25 Years Ago: All of the Mt. Airy business men and women, together with members of the clergy and representatives of various newspapers, met at the Town Office this morning, Wednesday, March 12th, to meet and greet the newly assigned Mt. Airy State Trooper.
Trooper Larry Smith, together with other troopers from the Frederick Barracks, and Mayor Lewis Dixon, greeted all who stopped by the Town Office and answered any questions that were presented.
Trooper Larry Smith is now permanently assigned to Mt. Airy where he will be on duty forty hours a week on a regular basis, working out of the Town Office. In other words, he is assigned to the Town of Mt. Airy on a full-time basis. This assignment fills a long-time need and citizens of Mt. Airy are delighted with this accomplishment.
Mayor Dixon and members of the Town Council are to be congratulated on this achievement. Citizens of Mt. Airy are delighted with this protection.
Larry Smith is a resident of Ijamsville. He has been assigned to Mt. Airy from the Frederick Barracks. He is very personable and no doubt will be most helpful to all in this area. Mt. Airy is very happy to have you on board, Larry Smith!
--The Community Reporter, March 14, 1975
50 Years Ago: House Bill No. 81, The Carroll County Carnival Bill, was passed the Maryland Legislature which adjourned, on Thursday, March 2nd. This bill was introduced by the Carroll County delegation on February 1, and this bill carries a limitation on prizes as well as chance books. It also carries a referendum, to be voted upon at the next general election with privilege to operate under the provisions of the bill until accepted or rejected by the voters of the county. It also has some control as a permit must be secured from the Board of County commissioners. It carries a provision that business has to be closed at nil 'dnight on Saturday and not to operate on Sunday.
If the new law is signed by the Governor the various fire companies and veteran organizations will be able to hold carnivals at least this summer.
In explaining their stand on this piece of legislation the Carroll Delegates said: We have tried to make a law not to conservative or not too liberal. A law of this kind without some restrictions or controls Would make our country a nest of gamblers. With as fine a county as we now have ranking about the thirdrichest agricultural county in our nation. We certainly do not want such gambling conditions to exist.
--Democratic Advocate, March 10, 1950
75 Years Ago: The residence and store, with all contents, of John Leisure, of Louisville, near Gamber, was totally destroyed by fire at 1 o'clock this morning.
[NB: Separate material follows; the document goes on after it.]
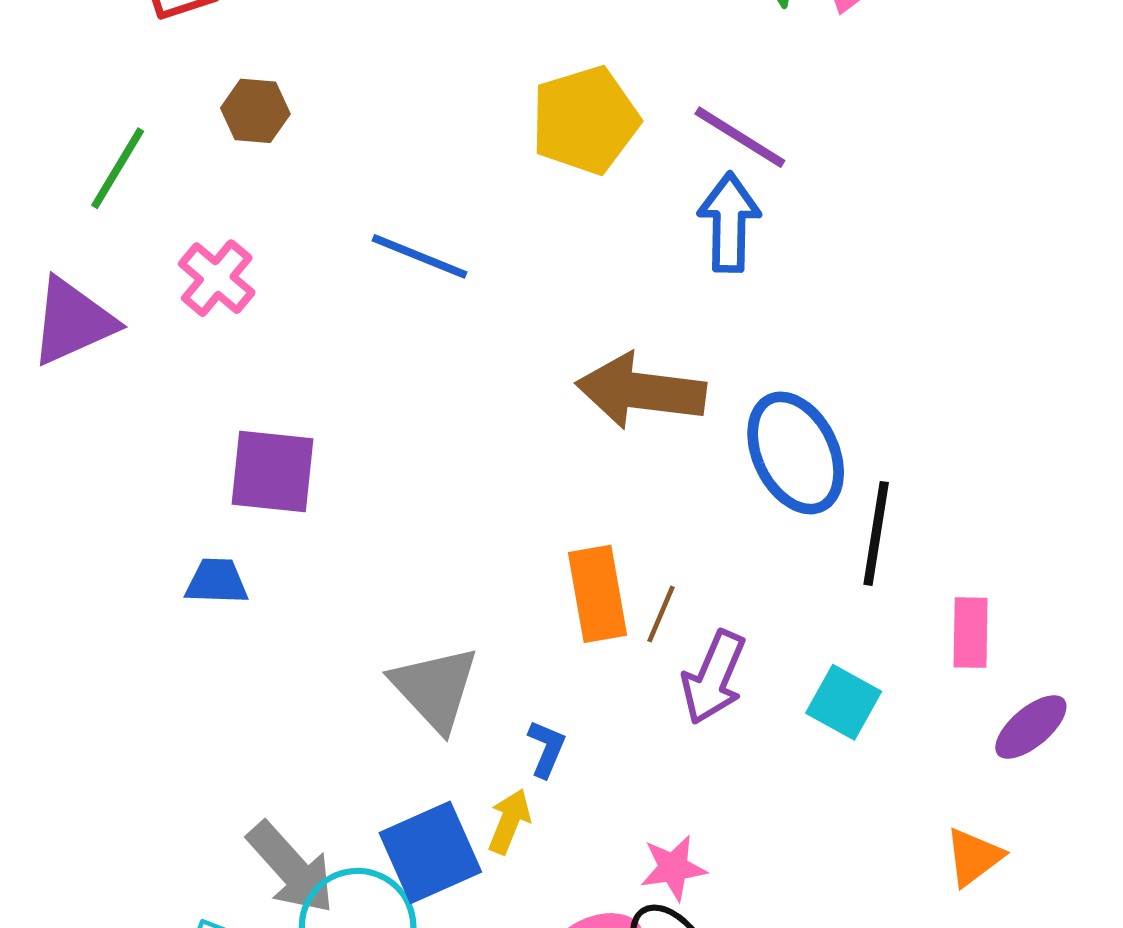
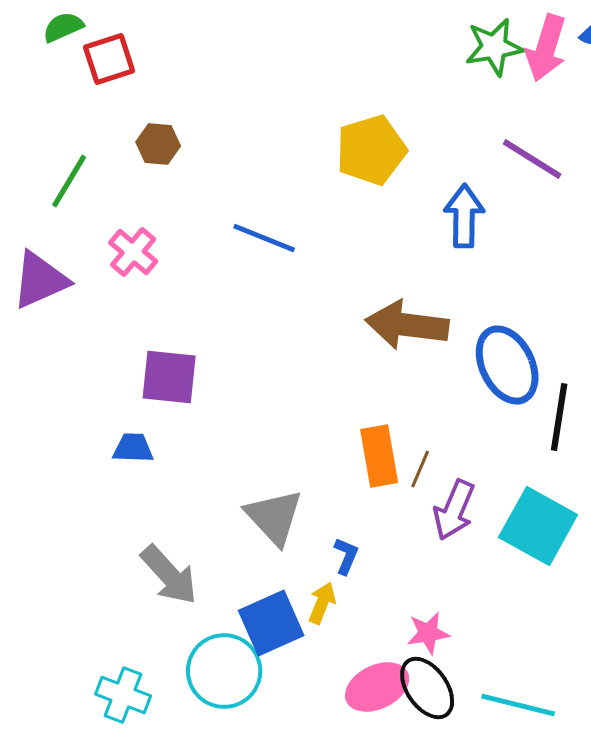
purple line: (740, 137) -> (532, 159), moved
cyan square: (844, 702) -> (538, 526), size x1.6
gray arrow: (291, 868) -> (169, 575), moved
The fire originated in the roof of the store room at the chimney, which was built as an addition to the house and from the roaring flames that had burned its way to his bed room, awakened him and found himself surrounded by fire.
His first thought was for his family when recovering from his scare and made his way through the dense smoke to the room where his wife and four children were sleeping. He awoke them up and then ran for their lives into the road for safety.
The neighbors hearing his cries came to his rescue and did every thing possible until theWestminster Fire Company arrived about 20 minutes later, to keep the fire from spreading. The only thing remained of once a house and store was a mass of flames and the buildings entirely burned to the ground when the company came upon the scene.
--Democratic Advocate, March 13, 1924
100 Years Ago: The entertainment given in the hall here on last Saturday evening, by some of the pupils of our public school, assisted by Miss Flora Flickinger, Messrs. H. M. Lippy, Thomas Boose and U. Ebaugh, was a success. The hall was crowded, and quite a number were unable to get in. The total receipts were $18.65, which will net the school between ten and twelve dollars, and which will be added to the library fund. Sufficient money had been collected to purchase a 500 pound bell for the school house, but the School Board objected to having a bell of that weight placed on the building, and the difference in the cost of two bells leaves several dollars in the treasury, which will be used to purchase a library.